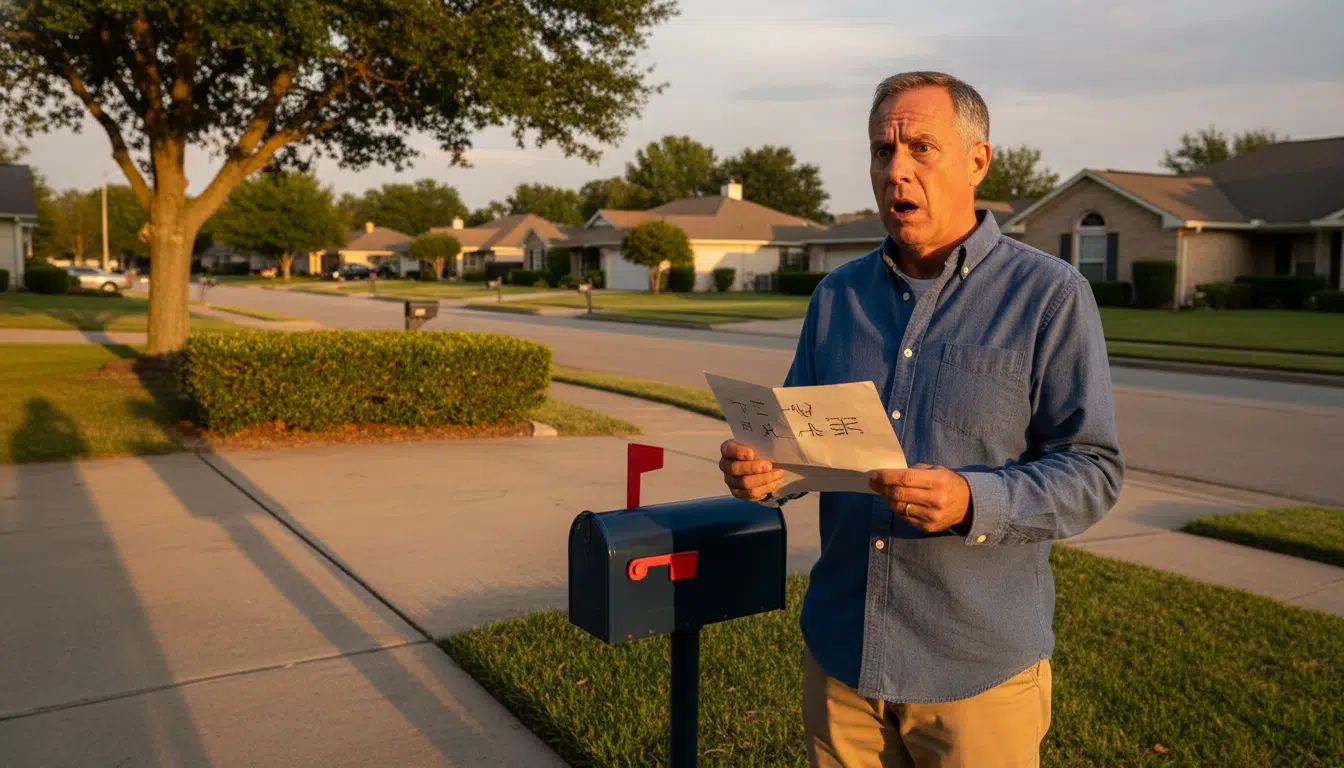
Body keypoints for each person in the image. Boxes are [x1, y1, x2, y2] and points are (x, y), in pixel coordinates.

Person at [718, 71, 1124, 768]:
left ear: (978, 161)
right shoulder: (837, 296)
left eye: (921, 149)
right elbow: (798, 443)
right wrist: (765, 471)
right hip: (844, 656)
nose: (896, 170)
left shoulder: (1049, 295)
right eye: (883, 151)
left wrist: (973, 499)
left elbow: (1093, 469)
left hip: (975, 671)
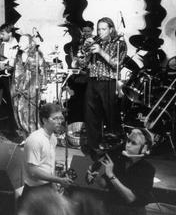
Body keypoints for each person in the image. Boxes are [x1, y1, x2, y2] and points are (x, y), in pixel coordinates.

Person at [83, 17, 127, 159]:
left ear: (111, 29)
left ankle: (115, 152)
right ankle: (94, 150)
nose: (100, 32)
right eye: (98, 29)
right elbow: (83, 63)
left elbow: (117, 64)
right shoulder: (96, 42)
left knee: (111, 117)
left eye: (103, 29)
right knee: (91, 117)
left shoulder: (119, 43)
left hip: (108, 81)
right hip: (93, 80)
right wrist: (83, 52)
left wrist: (101, 51)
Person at [86, 128, 156, 215]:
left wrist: (111, 175)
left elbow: (130, 198)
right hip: (111, 208)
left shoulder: (147, 169)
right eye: (128, 141)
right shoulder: (119, 161)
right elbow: (104, 184)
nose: (128, 145)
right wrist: (96, 177)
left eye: (133, 143)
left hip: (133, 211)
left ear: (144, 148)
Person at [22, 103, 73, 201]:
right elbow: (33, 171)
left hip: (47, 186)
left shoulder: (53, 138)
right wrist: (59, 180)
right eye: (55, 119)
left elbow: (49, 165)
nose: (59, 122)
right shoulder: (35, 140)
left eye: (61, 118)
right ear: (44, 120)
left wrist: (53, 185)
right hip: (34, 191)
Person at [12, 34, 47, 135]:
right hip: (19, 87)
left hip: (32, 86)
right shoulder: (18, 55)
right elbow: (17, 71)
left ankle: (35, 136)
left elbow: (43, 69)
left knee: (31, 113)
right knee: (20, 112)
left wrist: (43, 85)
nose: (19, 44)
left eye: (22, 41)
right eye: (19, 41)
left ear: (29, 43)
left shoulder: (37, 54)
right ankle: (26, 136)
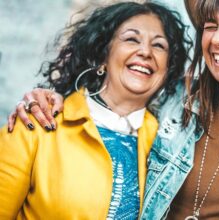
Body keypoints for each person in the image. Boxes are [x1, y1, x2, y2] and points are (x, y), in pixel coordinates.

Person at [7, 0, 219, 219]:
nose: (218, 39)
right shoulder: (171, 103)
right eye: (210, 26)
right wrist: (49, 98)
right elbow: (114, 97)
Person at [0, 2, 190, 219]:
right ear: (102, 56)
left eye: (159, 45)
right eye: (131, 39)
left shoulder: (169, 147)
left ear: (168, 69)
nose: (145, 51)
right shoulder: (36, 124)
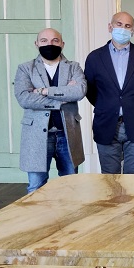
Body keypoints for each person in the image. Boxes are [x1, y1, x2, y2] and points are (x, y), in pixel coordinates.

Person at [85, 11, 134, 174]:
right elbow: (90, 90)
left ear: (133, 30)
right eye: (119, 24)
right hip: (106, 123)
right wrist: (108, 105)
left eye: (127, 26)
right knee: (109, 177)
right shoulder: (95, 57)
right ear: (110, 27)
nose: (123, 29)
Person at [14, 28, 86, 193]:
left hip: (67, 134)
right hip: (36, 136)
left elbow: (79, 92)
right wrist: (62, 97)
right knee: (36, 187)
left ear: (62, 44)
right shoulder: (25, 68)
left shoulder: (74, 67)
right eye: (44, 40)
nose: (50, 44)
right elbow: (24, 98)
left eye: (55, 40)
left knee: (70, 187)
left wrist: (43, 91)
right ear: (37, 44)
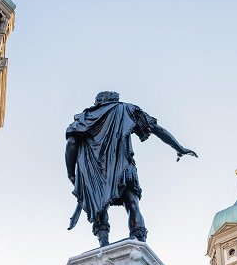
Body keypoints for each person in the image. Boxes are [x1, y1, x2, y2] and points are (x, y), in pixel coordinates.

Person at [65, 91, 197, 246]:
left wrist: (71, 173)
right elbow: (157, 129)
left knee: (99, 207)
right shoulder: (127, 109)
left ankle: (104, 244)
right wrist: (179, 148)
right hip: (122, 165)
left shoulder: (85, 117)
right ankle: (140, 243)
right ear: (115, 99)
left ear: (98, 101)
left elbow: (71, 143)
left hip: (92, 170)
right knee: (132, 202)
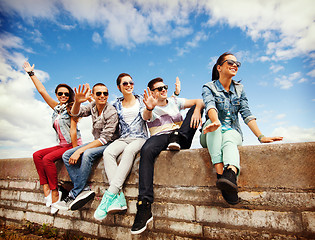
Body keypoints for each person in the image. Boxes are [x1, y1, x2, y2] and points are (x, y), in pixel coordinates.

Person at [200, 52, 283, 205]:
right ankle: (221, 177)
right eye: (230, 62)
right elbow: (210, 105)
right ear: (219, 67)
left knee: (230, 137)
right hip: (210, 132)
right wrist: (215, 121)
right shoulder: (208, 87)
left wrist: (261, 136)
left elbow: (246, 113)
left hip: (232, 131)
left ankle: (230, 174)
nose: (235, 65)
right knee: (216, 130)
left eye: (237, 63)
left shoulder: (239, 89)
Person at [130, 77, 204, 234]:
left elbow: (199, 101)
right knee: (147, 150)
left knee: (195, 108)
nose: (164, 90)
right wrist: (149, 108)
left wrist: (197, 109)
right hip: (161, 137)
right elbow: (145, 116)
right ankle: (144, 205)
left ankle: (177, 135)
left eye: (165, 87)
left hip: (182, 138)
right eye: (159, 88)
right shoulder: (148, 105)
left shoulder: (175, 101)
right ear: (152, 92)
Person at [23, 61, 82, 214]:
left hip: (71, 144)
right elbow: (42, 91)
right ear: (57, 94)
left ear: (70, 96)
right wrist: (31, 74)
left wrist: (75, 150)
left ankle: (55, 192)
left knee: (47, 159)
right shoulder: (56, 108)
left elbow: (73, 131)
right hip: (61, 145)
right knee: (37, 155)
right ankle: (45, 187)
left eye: (66, 94)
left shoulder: (71, 108)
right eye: (60, 93)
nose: (63, 96)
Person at [55, 83, 119, 211]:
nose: (102, 96)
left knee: (87, 154)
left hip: (110, 142)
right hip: (98, 141)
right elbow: (76, 114)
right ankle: (83, 188)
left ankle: (74, 193)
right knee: (66, 155)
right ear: (93, 95)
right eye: (99, 93)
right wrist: (77, 102)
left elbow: (105, 138)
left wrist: (80, 150)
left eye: (105, 93)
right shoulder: (93, 106)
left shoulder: (111, 111)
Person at [93, 73, 148, 220]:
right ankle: (120, 197)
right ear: (119, 87)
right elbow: (101, 114)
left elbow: (150, 114)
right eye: (125, 83)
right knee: (108, 152)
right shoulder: (116, 105)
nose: (129, 85)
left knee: (129, 151)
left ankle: (109, 196)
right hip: (123, 138)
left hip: (140, 138)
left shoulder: (143, 100)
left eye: (131, 82)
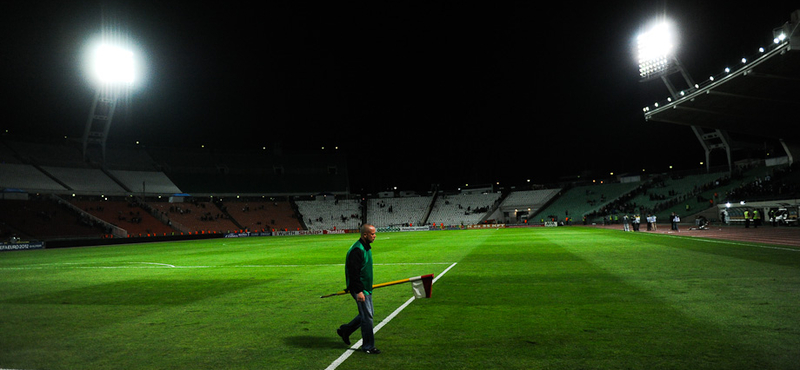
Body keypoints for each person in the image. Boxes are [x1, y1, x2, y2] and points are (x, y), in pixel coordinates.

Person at [337, 224, 381, 354]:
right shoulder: (357, 250)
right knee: (367, 317)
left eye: (374, 233)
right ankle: (368, 346)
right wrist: (359, 291)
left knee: (367, 314)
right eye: (372, 234)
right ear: (365, 235)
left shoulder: (365, 247)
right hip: (360, 289)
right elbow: (354, 273)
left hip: (365, 287)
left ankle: (346, 330)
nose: (375, 236)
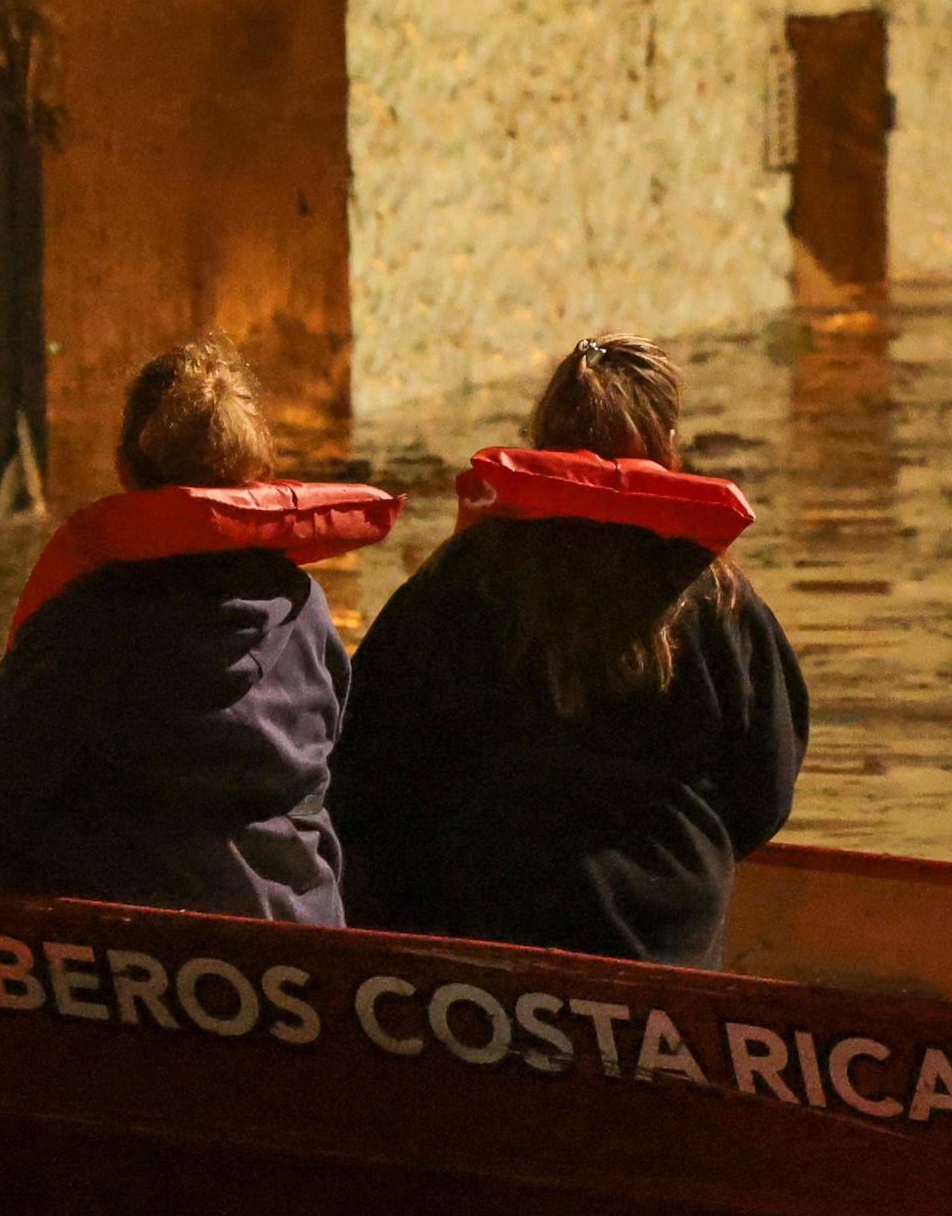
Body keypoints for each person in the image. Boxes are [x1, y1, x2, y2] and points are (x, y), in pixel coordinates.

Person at [332, 336, 809, 967]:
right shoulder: (717, 597)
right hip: (664, 942)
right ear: (667, 446)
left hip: (479, 929)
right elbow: (765, 792)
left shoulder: (461, 578)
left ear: (542, 440)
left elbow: (363, 764)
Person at [0, 336, 398, 920]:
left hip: (139, 940)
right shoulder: (305, 610)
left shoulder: (84, 625)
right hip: (294, 923)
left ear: (124, 468)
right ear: (261, 473)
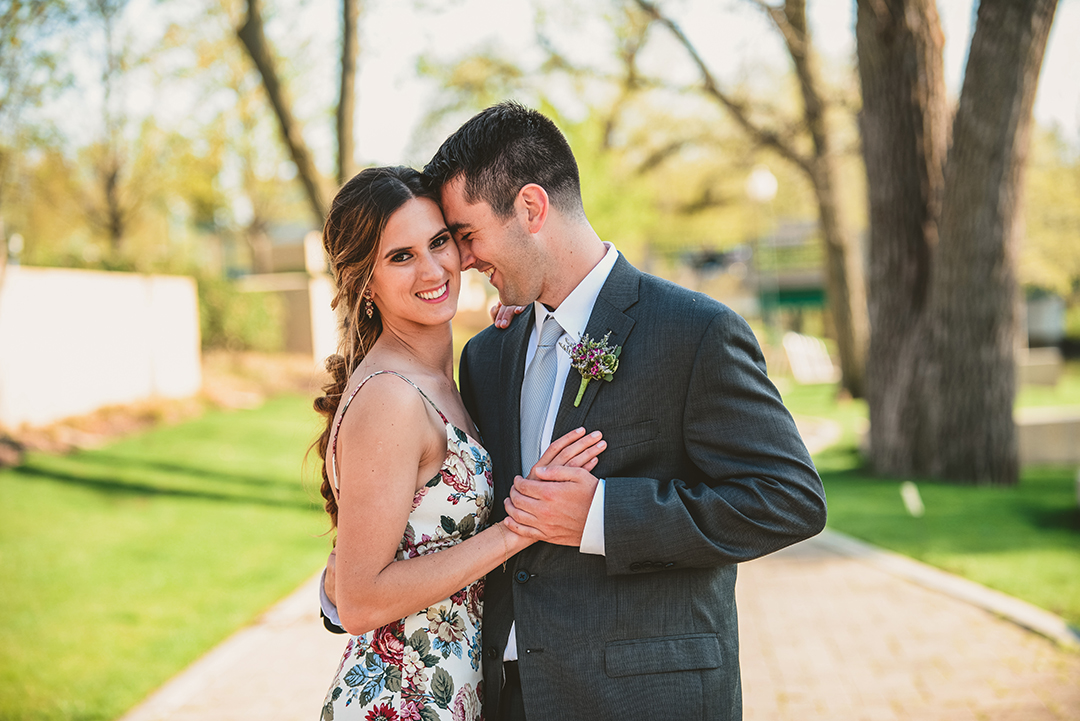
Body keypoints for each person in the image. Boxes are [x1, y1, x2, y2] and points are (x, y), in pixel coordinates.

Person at [325, 102, 827, 720]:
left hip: (645, 698)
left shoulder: (694, 333)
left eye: (462, 236)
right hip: (500, 699)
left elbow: (789, 499)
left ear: (531, 209)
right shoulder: (487, 357)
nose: (461, 261)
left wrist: (602, 516)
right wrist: (348, 591)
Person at [312, 165, 606, 721]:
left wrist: (527, 322)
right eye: (400, 256)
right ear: (364, 283)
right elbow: (357, 600)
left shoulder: (449, 376)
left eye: (440, 241)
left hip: (453, 694)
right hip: (399, 702)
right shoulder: (391, 398)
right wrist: (520, 528)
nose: (432, 268)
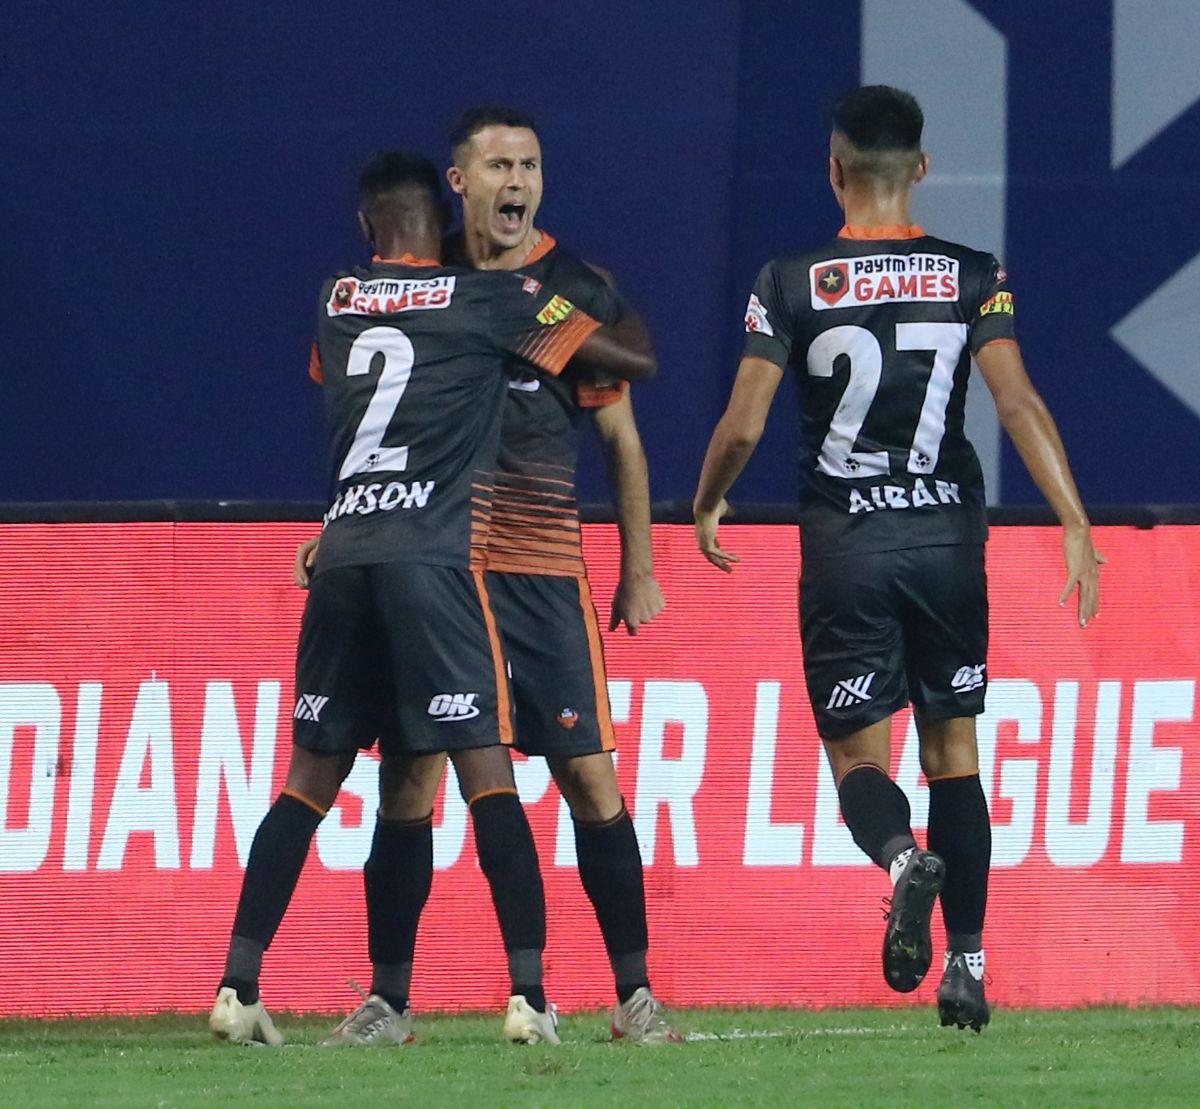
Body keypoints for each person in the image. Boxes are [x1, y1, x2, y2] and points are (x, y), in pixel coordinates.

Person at [210, 149, 654, 1047]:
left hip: (345, 554)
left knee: (313, 779)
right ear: (450, 192)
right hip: (438, 559)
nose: (515, 179)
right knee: (485, 767)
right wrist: (582, 298)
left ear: (368, 224)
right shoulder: (487, 299)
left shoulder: (337, 301)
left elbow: (369, 407)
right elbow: (631, 359)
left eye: (527, 162)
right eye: (498, 163)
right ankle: (527, 996)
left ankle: (238, 984)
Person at [693, 86, 1102, 1032]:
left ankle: (897, 860)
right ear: (921, 169)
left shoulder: (787, 278)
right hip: (949, 542)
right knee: (954, 752)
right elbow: (1018, 404)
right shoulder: (972, 272)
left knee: (857, 758)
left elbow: (745, 421)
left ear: (834, 170)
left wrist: (708, 497)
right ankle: (967, 960)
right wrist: (1074, 519)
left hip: (847, 548)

### Assignment:
Every line from the top of the material above through the line with "left wrist: (973, 499)" should be duplicated exactly, please; leave out the pictures.

### Response area:
Body keypoints for each person in the image. Boxes are [x1, y1, x2, y2] and points are (x, y), in pixel coordinates.

Person at [718, 71, 1124, 768]:
left ear: (978, 161)
right shoulder: (837, 296)
left eye: (921, 149)
right elbow: (798, 443)
right wrist: (765, 471)
right hip: (844, 656)
nose: (896, 170)
left shoulder: (1049, 295)
right eye: (883, 151)
left wrist: (973, 499)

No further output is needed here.